Northern peatland carbon reservoirs trapped in the permafrost are very sensitive to climate change, and the danger increases of self-reinforcing ‘positive feedback’ in which the carbon dioxide released adds to global warming.

Research projects

Researchers warn that a 1°C temperature increase will thaw the permafrost to the extent of releasing between 38 and 100 million tonnes a year of surplus carbon dioxide. This alone could cancel out the European Union objective of slashing greenhouse gas emissions by 92 million tonnes a year.

Scientific American reported (June 2009, special edition) the astonishing research of Katey Walter, whose study involves stepping “gingerly onto the three-day-old ice of a remote lake in northeastern Siberia” in order to tap into “platter-size bubbles” of methane frozen into the ice – she has fallen through into the icy waters more than once.

These bubbles are “pockets of gas which have risen from thawing permafrost – formerly frozen soil – at the lake’s bottom”. The lakes which release the methane appear to be growing so fast that they are unrecognisable from year to year. This mechanism could explain the sharp rise in methane in the atmosphere in 2007. Methane has twenty-five times the power of carbon dioxide to produce global warming. The story hints that positive feedback has begun.

What will happen to the arctic ice cap this year and next, if the El Niño remains in full swing? Will it shrink further? Arctic sea ice for the month of July this year was the third lowest in extent for any July in the satellite record, after 2007 and 2006, the National Snow and Ice Data Centre has warned. The warmer arctic waters will cause further releases of methane.

El Niño’s warmer pacific waters can contribute to more energetic storms. One million people were evacuated in China recently as Typhoon Morakot caused the worst flooding for 50 years, sweeping away a six story hotel in Taiwan and burying whole villages in landslides without warning.

Government inaction

At the same time, fires afflict the globe. Forest fires raged out of control in La Palma, in the Canary Islands, forcing thousands to flee their homes, and across southern Europe, claiming at least six lives. More than 700 wildfires were burning across British Columbia in early August, with 5,000 evacuated. Thousands more fled from fires in California. 20 million acres burned in the USA in 2006 and 2007 combined, three times the 1985-1995 average.

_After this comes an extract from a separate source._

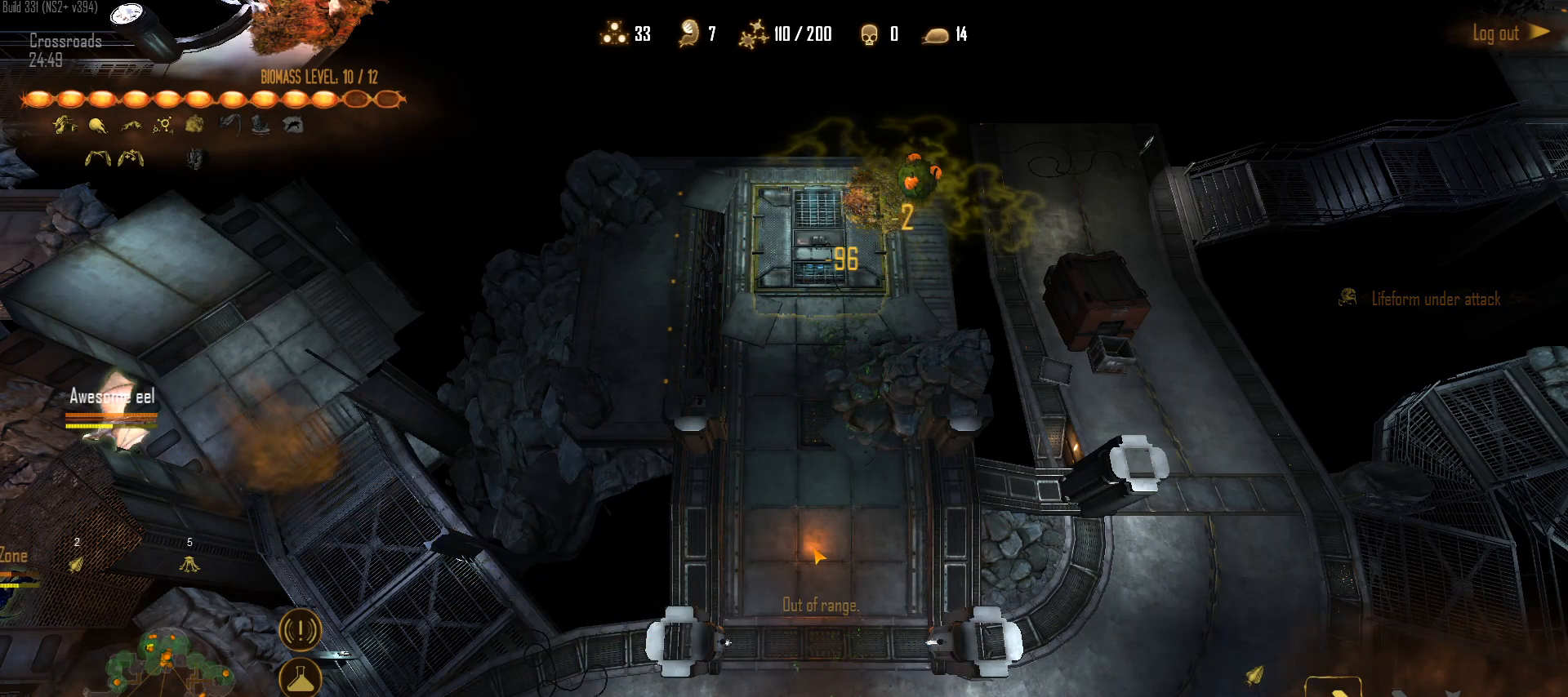
{"keys": [], "mouse": [], "mouse_move": "still", "events": [[350, "2", "down"], [450, "2", "up"]]}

The number of fires covering at least 10,000 square metres in Riau province of Sumatra, Indonesia, reached 2,395 in July, the highest number ever in one month in the country. They were reported to have been started by the plantation companies, and are thought to be a major contributor to the recent leap in carbon emissions. They are blanketing neighbouring Malaysia in haze, closing schools and airports (Jakarta Post, 18.8.09)

Australia is facing its “worst ever” bushfire season, the state of Victoria’s environment department warns. Perhaps this time the government will ensure the evacuation of its people.

Governments, in tune with their big business backers, are not taking the necessary action to avoid an impending catastrophe, which has already begun to strike the poorest workers globally and particularly the rural poor.

Just as mass movements have been necessary in the past (and are today) to win reforms for working people from the cocooned capitalist politicians, so too are mass movements essential to shift them into action on the environment. If they do not move quickly enough, they only further demonstrate that they have outlived their usefulness.